Russian investigators announced today that Kremlin critic Mikhail Khodorkovsky might have ordered the murder of a Siberian mayor, saying they would seek to question the self-exiled former tycoon.
Investigators said they were reviving a criminal probe into the 1998 murder amid efforts by Khodorkovsky, chief of the former oil company Yukos, to challenge President Vladimir Putin’s grip on power from his self-imposed exile in Switzerland.
Khodorkovsky, once Russia’s richest man, suggested that authorities were seeking to punish him for his criticsm of the Kremlin.
The Investigative Committee, which reports directly to Putin, said it had obtained new evidence enabling it to re-open a probe into the murder of Vladimir Petukhov, mayor of Nefteyugansk where Yukos’s biggest unit was based.
“According to the information now available to the Investigative Committee, Yukos chief Mikhail Khodorkovsky might have personally ordered this murder and a number of other extremely serious crimes,” spokesman Vladimir Markin said without elaborating on the allegations.

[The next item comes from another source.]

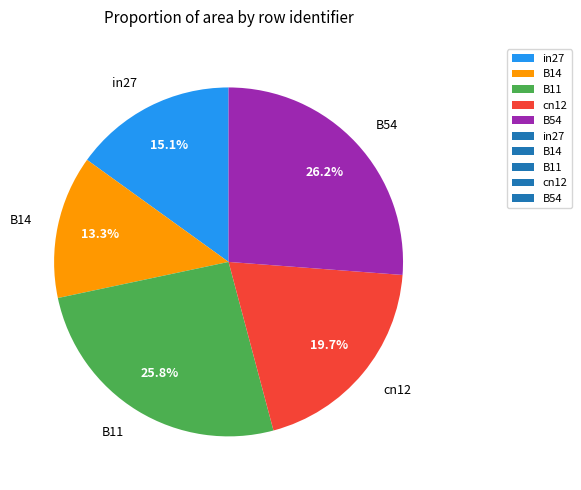

What is the smallest slice in the pie chart?

B14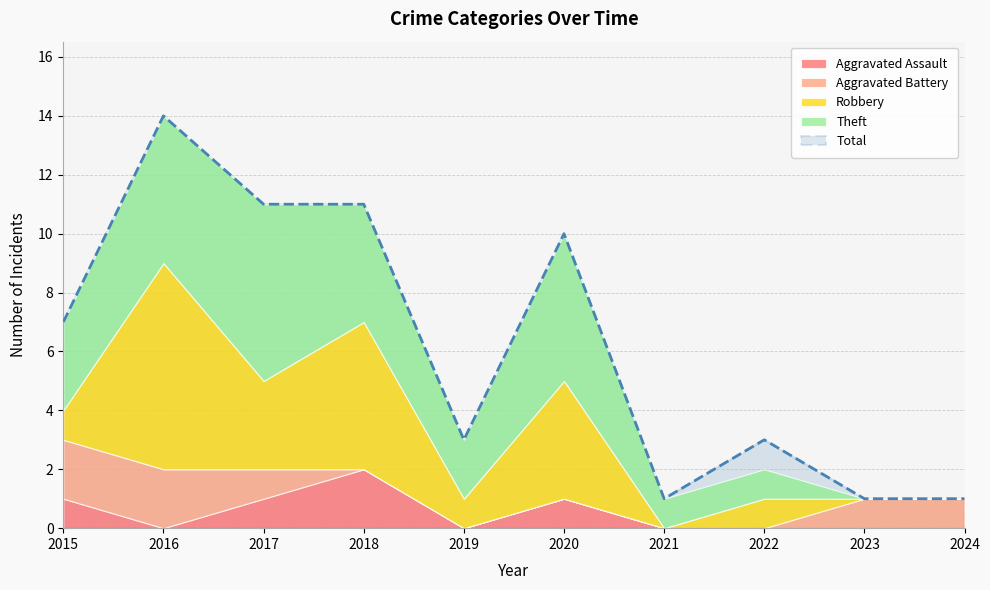

True or false: Theft and Total cross at least once.

False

Investigators plan to question a number of witnesses and suspects, Markin said in a statement, adding that Khodorkovsky will “most likely be among them.”
The fact that Khodorkovsky resides in Switzerland will not be an obstacle to conducting the investigation, he added.
Khodorkovsky’s response to the announcement was steeped in irony.
“I ask Markin to clarify whether this is a reaction to a ruling in the Hague or a series of articles about the future of Russia after Putin?” he said on Twitter.
A tribunal in the Hague last year ordered Russia to pay USD 50 billion to shareholders of Yukos that was broken up after the ex-tycoon fell out with the Kremlin.
Markin shot back, saying the Investigative Committee was not interested in politics.
“We are studying only those articles which have proof of Khodorkovsky’s authorship,” the acid- tongued spokesman responded in a tweet.
“That they are only criminal is not our fault.”
The former security chief of Yukos, Alexei Pichugin, has been sentenced to life in prison over the mayor’s murder. Lawyers say the company’s employees have fallen victim to political persecution.